Model Class	NSI (Global)	F0 ("should X")	F1 ("should NOT X")	F2 (Compound Affirm.)	F3 (Compound Neg.)
Open-Source	0.76–0.89	0.24	0.77	0.31	1.00
US Commercial	0.20–0.32	0.25	0.34	0.32	0.57
Chinese Comm.	0.23	0.37	0.21	0.39	0.44

Open-source models demonstrate "ceiling-effect" failures, unable to robustly invert negation in multi-framing tests.

4. Domain Sensitivity and Risk Stratification

NSI exhibits substantial domain-dependence. Financial, military, and business scenarios have highest mean NSI (0.63–0.65), while medical, science, and education domains are lower (0.36–0.38), reflecting increased fragility in high-stakes decision contexts. Agreement across models drops (74% to 62%) on negated prompts, and financial settings are twice as fragile as medical, suggesting higher governance risk for deployment in such domains.

To address this, the certification framework introduces domain-specific thresholds:

Domain Group	Tier A (Autonomous)	Tier B (Human Review)	Tier C (Human Confirm.)
Financial, Business, Military	< 0.10	0.10–0.35	≥ 0.35
Legal	< 0.15	0.15–0.40	≥ 0.40
Medical, Education, Science	< 0.20	0.20–0.49	≥ 0.50

Under these thresholds, virtually all open-source models require human confirmation in financial and business applications, regardless of claimed capabilities (Elkins et al., 29 Jan 2026).

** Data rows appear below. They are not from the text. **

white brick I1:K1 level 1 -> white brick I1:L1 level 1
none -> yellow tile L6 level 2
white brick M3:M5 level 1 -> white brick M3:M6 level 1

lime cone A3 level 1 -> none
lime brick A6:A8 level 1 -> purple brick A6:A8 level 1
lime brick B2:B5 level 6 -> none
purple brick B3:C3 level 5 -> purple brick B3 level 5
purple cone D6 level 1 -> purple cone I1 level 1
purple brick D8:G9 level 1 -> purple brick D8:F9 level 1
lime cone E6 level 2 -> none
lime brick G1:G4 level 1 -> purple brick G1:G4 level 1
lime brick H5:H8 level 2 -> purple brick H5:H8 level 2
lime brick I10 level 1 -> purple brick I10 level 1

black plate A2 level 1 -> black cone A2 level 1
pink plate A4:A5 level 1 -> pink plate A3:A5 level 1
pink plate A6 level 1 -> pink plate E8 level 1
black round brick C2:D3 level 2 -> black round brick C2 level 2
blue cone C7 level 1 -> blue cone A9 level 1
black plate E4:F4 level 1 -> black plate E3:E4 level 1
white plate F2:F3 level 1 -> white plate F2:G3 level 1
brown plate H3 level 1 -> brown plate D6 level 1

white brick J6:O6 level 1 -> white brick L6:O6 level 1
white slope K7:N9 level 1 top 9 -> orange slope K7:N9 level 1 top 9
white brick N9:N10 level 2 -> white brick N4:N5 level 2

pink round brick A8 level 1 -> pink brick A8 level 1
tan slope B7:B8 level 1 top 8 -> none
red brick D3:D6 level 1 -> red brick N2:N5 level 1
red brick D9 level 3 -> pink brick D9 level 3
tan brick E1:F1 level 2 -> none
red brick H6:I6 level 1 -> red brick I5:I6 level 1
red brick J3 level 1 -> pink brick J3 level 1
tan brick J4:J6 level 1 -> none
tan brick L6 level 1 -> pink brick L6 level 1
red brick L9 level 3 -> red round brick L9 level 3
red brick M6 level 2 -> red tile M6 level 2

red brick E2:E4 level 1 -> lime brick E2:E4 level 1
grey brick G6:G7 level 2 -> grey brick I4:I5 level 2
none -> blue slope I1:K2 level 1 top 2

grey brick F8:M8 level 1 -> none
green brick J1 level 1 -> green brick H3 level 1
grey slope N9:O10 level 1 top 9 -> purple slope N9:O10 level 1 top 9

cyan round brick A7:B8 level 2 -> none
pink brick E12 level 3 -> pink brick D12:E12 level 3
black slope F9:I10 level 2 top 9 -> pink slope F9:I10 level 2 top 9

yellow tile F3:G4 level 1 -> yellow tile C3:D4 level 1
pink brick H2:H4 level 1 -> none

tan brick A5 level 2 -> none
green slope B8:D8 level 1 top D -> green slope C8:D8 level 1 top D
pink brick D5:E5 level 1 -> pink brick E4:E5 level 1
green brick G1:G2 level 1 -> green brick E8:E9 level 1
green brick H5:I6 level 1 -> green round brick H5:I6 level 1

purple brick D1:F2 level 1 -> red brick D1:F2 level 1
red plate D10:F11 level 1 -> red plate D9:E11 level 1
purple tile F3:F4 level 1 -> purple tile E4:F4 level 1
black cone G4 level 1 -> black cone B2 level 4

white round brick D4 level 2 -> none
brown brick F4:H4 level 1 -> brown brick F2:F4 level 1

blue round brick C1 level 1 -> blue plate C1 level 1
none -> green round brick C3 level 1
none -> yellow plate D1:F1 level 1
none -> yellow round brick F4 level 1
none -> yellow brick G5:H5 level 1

5. Extension to Evaluation Metrics and Fine-Tuning

NSI-like quantities underpin negation sensitivity in learned evaluation metrics. For any metric $m$, sensitivity on a (reference $r$, candidate $s$) pair is $|m(r,s) - m(r, \lnot s)|$, averaged over the test set. In (Anschütz et al., 2023), BLEURT and a sentence-transformer (NegMPNet) are fine-tuned on a negation-augmented dataset (CANNOT) constructed from contradiction-heavy NLI, fact-checking, sentiment, and paraphrase corpora. The fine-tuned NegBLEURT and NegMPNet show substantial improvement:

• BLEURT-20 (pre-fine-tune): NSI ≈ 0.15
• NegBLEURT: NSI ≈ 0.93 (critical_negation, DEMETR); ≈0.65 (perturbation), a >0.5 increase
• all-mpnet-base-v2: NSI ≈ 0.14; NegMPNet: NSI ≈ 0.65

Importantly, fine-tuning for increased NSI does not degrade model sensitivity on other classes of perturbation, avoiding catastrophic forgetting (Anschütz et al., 2023).

6. Governance, Certification, and Recommendations

The NSI is proposed as a regulatory and operational metric for robust model governance:

• Pre-deployment Audit: All models intended for enforcement of prohibition or ethical filtering should be subjected to multi-framing protocol and have their NSI reported per relevant domain.
• Certification: A tiered framework is defined, mapping NSI to deployment permissions: Tier A (<0.20) permits autonomous action, Tier B (0.20–0.49) requires human review for prohibitions, Tier C (≥0.50) mandates human confirmation.
• Regulatory Adoption: Alignment with legal mandates (e.g., EU AI Act, NIST RMF) is recommended, including annual recertification and reporting of domain-specific NSI.

Practical recommendations include leveraging NSI as a training objective (negation-aware fine-tuning, multi-framing consensus augmentation), implementing real-time flagging mechanisms for high-NSI scenarios, and disclosing system limitations to users (“This system’s recommendations may vary by phrasing; for negative instructions, human review is advised”) (Elkins et al., 29 Jan 2026).

7. Significance and Outlook

The NSI provides a clear, interpretable scalar capturing a historically under-audited failure mode: the inability of LLMs and neural metrics to treat negation as logical inversion. High NSI signals a gap between current alignment protocols and robust, safe deployment, particularly in high-stakes domains. The adoption of NSI both as a research tool (for evaluation metric and model development) and as a governance standard can help close this gap and drive improvements both in system safety and in compliance verification.